Lynda Carter is among the injured parties appearing in The Dukes of Hazzard, but if you’re jonesing to see the former Wonder Woman again, you’re far better off catching her in Sky High, Disney’s live-action comedy that cleverly uses super-heroics as a metaphor for puberty, and which is far smarter and a lot funnier than Dukes. By the time it gets to its action-blockbuster finale, the movie has pretty much run out of inspiration, but that still means you get nearly 90 minutes of pleasure from its visual gags and the contributions of a top-tier cast – Michael Angarano is superbly confident playing ill-at-ease, his high-school cohorts are all terrific, and Kurt Russell, former Kids in the Hall Dave Foley and Kevin McDonald, and the great Bruce Campbell are delightfully stylized. Sky High is perfect light escapism.
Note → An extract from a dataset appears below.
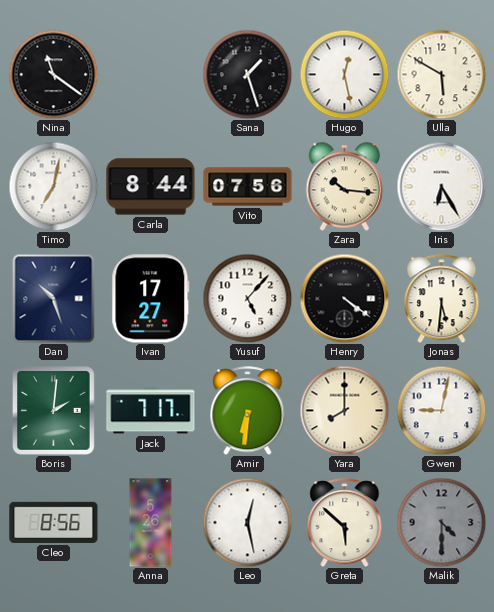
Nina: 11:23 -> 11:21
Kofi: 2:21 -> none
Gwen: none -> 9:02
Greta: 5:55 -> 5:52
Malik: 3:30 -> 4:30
Why, this summer, is that so hard to find?
MUST LOVE DOGS
Nonsensical plotting in the guise of “realism.” Characters whose motivations and intentions switch on a dime. Labored, 10-years-too-late insights about the Internet and the singles scene. A group of supporting figures whose conversations only revolve around the leading lady’s love life. Polished line readings from a cast – Diane Lane, John Cusack, Elizabeth Perkins, Christopher Plummer, Stockard Channing, Ben Shenkman – that’s ridiculously ill-used. Zero in the way of romantic chemistry. Shameless propagation of every cliché in the chick-flick handbook. Dermot Mulroney, who’s practically a chick-flick cliché unto himself. Must Love Dogs? I really, really didn’t.